The unemployment rate is at a 22-month low of 3.9 percent, a sign the labor market is at or close to maximum employment.
‘The underlying strength in the labor market suggests this is a temporary blip due to Omicron,’ said John Lynch, chief investment officer at Comerica Wealth Management in Charlotte, North Carolina. ‘We look for job growth to continue to firm as global cyclical recovery persists.’
But some economists worried that the jump in claims, which followed a plunge in retail sales in December as well as manufacturing production, could be signaling a faster slowdown in economic activity than currently anticipated.
‘The higher layoffs are a cautionary tale for the economy where despite inflation pressures, the Fed will have to proceed with their interest rate hikes at a measured pace,’ said Christopher Rupkey, chief economist at FWDBONDS in New York. ‘The economy may be slowing down more than previously believed.’
A hiring sign is in front of a Target store in Manchester, Connecticut in November
Manufacturing, however, appears to be picking up, though shortages and higher prices remain a headache.
The Philadelphia Fed said on Thursday its business activity index rose to a reading of 23.2 in January from 15.4 in December.
Any reading above zero indicates expansion in the region’s manufacturing sector, which covers eastern Pennsylvania, southern New Jersey and Delaware.

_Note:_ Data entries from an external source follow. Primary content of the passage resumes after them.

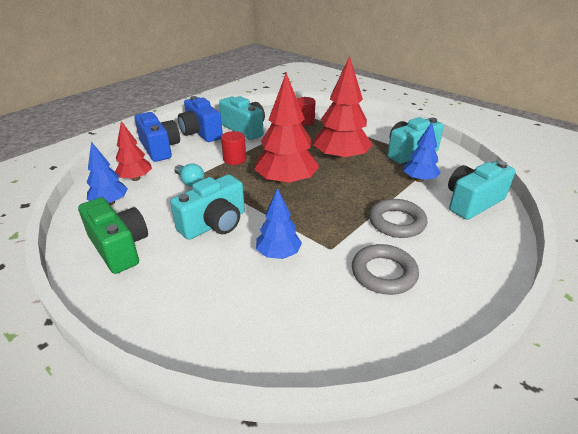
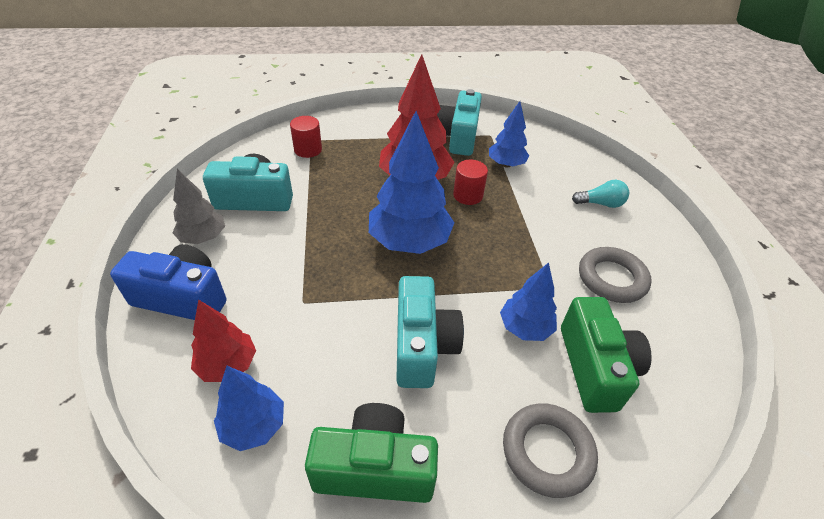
camera: 50 degrees left, 10 degrees up
turquoise light bulb [174,163,204,187] -> turquoise light bulb moved to [572,180,629,208]
blue camera [178,96,223,142] -> grey tree [173,169,225,244]
red cylinder [221,131,246,165] -> red cylinder moved to [453,160,488,205]
red tree [254,73,319,186] -> blue tree [369,111,455,254]
grey ring [369,199,427,238] -> grey ring moved to [503,403,598,498]
turquoise camera [448,161,515,220] -> none
none -> green camera [561,297,652,413]

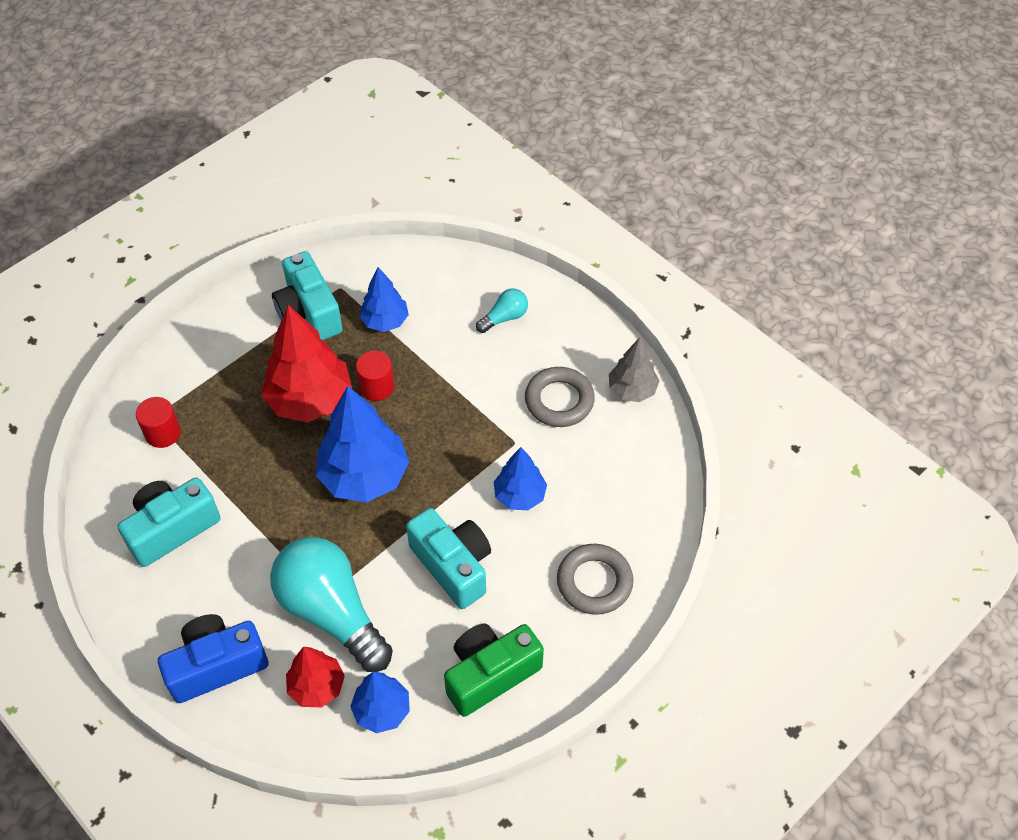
camera: 35 degrees left, 10 degrees up
grey tree [173,169,225,244] -> grey tree moved to [609,338,659,402]
green camera [561,297,652,413] -> none
none -> turquoise light bulb [270,537,393,672]

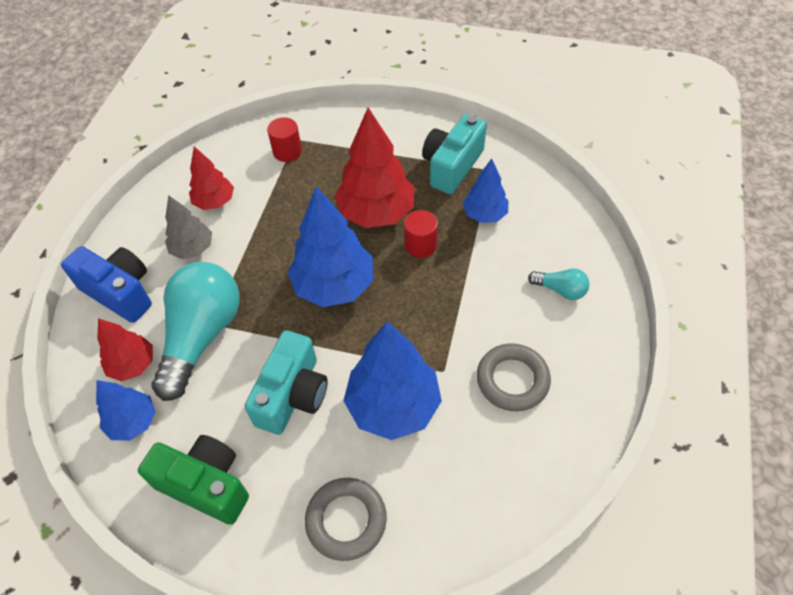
camera: 60 degrees right, 0 degrees up
turquoise camera [118,477,221,567] -> red tree [189,146,234,210]
blue tree [494,447,547,510] -> blue tree [343,321,442,440], size x1.74
grey tree [609,338,659,402] -> grey tree moved to [165,195,212,259]

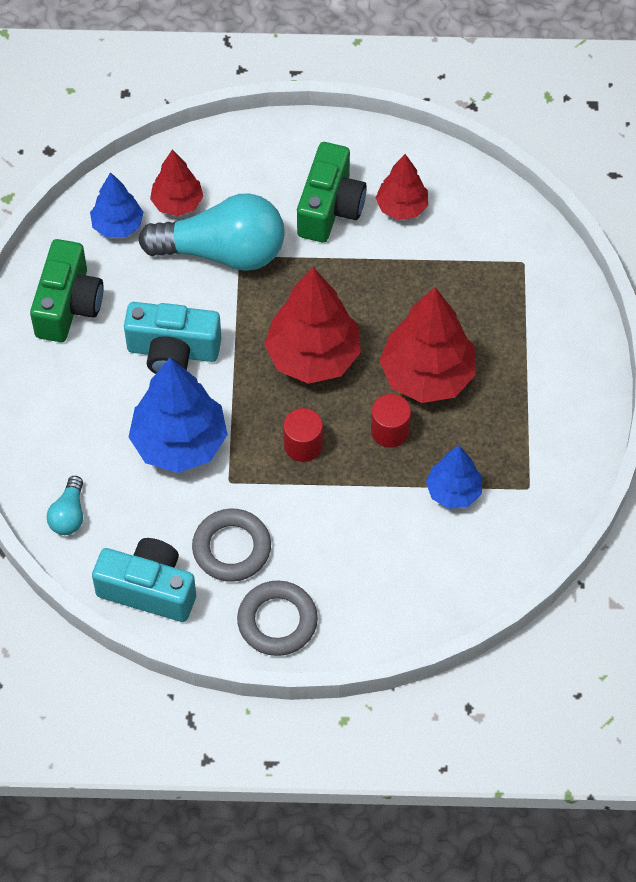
camera: 75 degrees right, 5 degrees up
blue camera [61,246,152,323] -> none
grey tree [165,195,212,259] -> green camera [297,142,367,242]
red cylinder [267,117,302,162] -> red cylinder moved to [283,408,323,462]
blue tree [288,186,374,307] -> red tree [264,267,361,384]
grey ring [305,478,387,561] -> grey ring moved to [237,581,318,656]
turquoise camera [422,114,487,194] -> turquoise camera moved to [92,538,196,622]
turquoise light bulb [528,268,590,300] -> turquoise light bulb moved to [47,476,83,535]

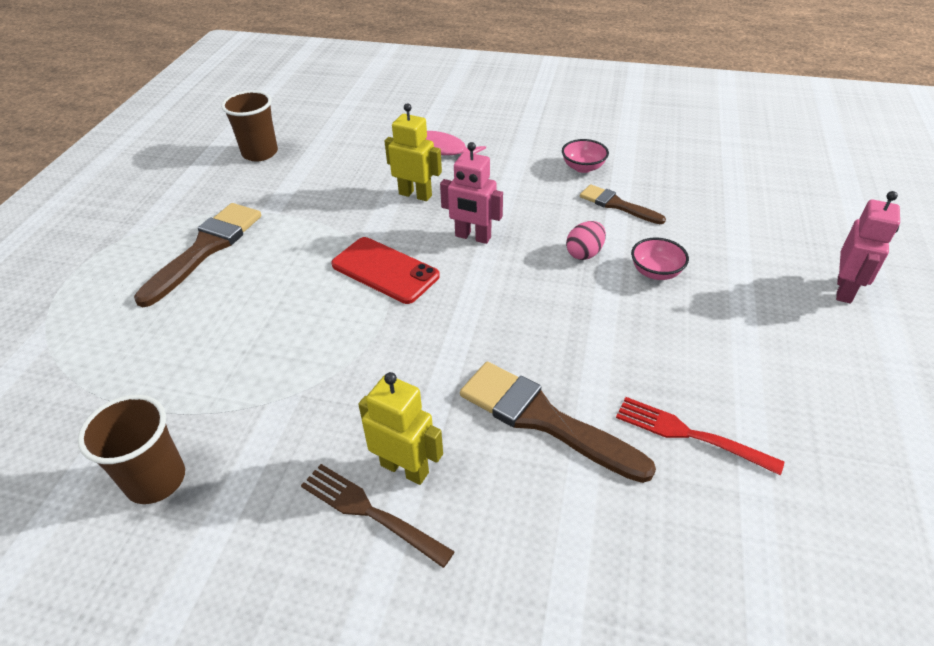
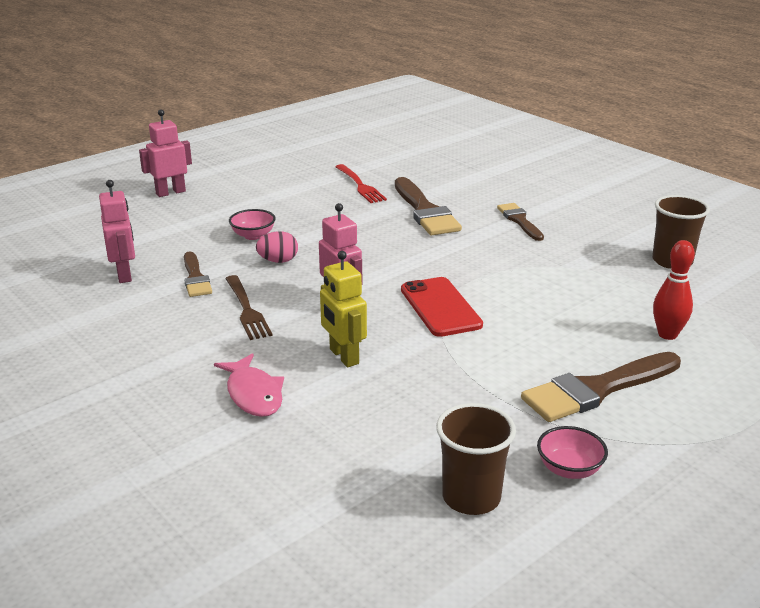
camera: 145 degrees left, 15 degrees down
brown fork [301,464,455,568] -> brown fork moved to [225,275,273,340]
yellow robot [358,372,443,485] -> brown brush [497,203,544,241]
pink bowl [562,139,609,173] -> pink bowl moved to [537,426,608,479]
none -> pink robot [99,180,135,283]
none -> red bowling pin [653,240,695,340]

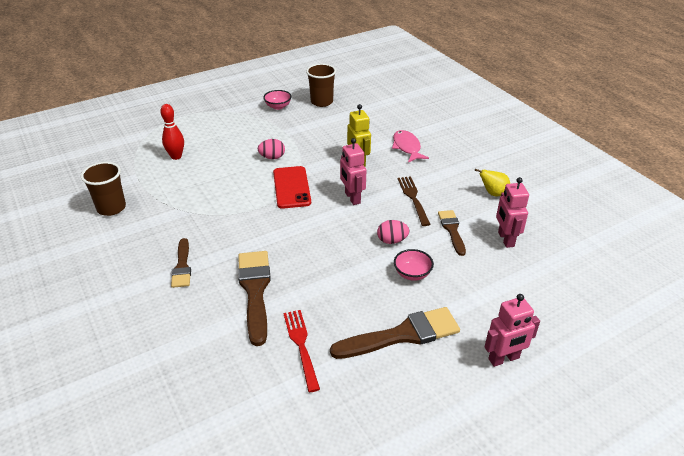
camera: 170 degrees left, 10 degrees up
brown brush [521,352,681,422] -> brown brush moved to [330,307,460,359]
none -> pink egg [258,139,285,159]
none -> yellow pear [475,169,510,196]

News on the housing market was discouraging. A fourth report from the National Association of Realtors showed existing home sales dropped 4.6 percent to a seasonally adjusted annual rate of 6.18 million units in December as higher prices amid record low inventory continued to shut out some first-time buyers.
Economists expect demand for housing to remain strong even as mortgage rates increase.
‘Unless job and income growth slow sharply, owner-occupied housing demand is likely to remain solid, keeping upward pressure on house prices,’ said David Berson, chief economist at Nationwide in Columbus, Ohio.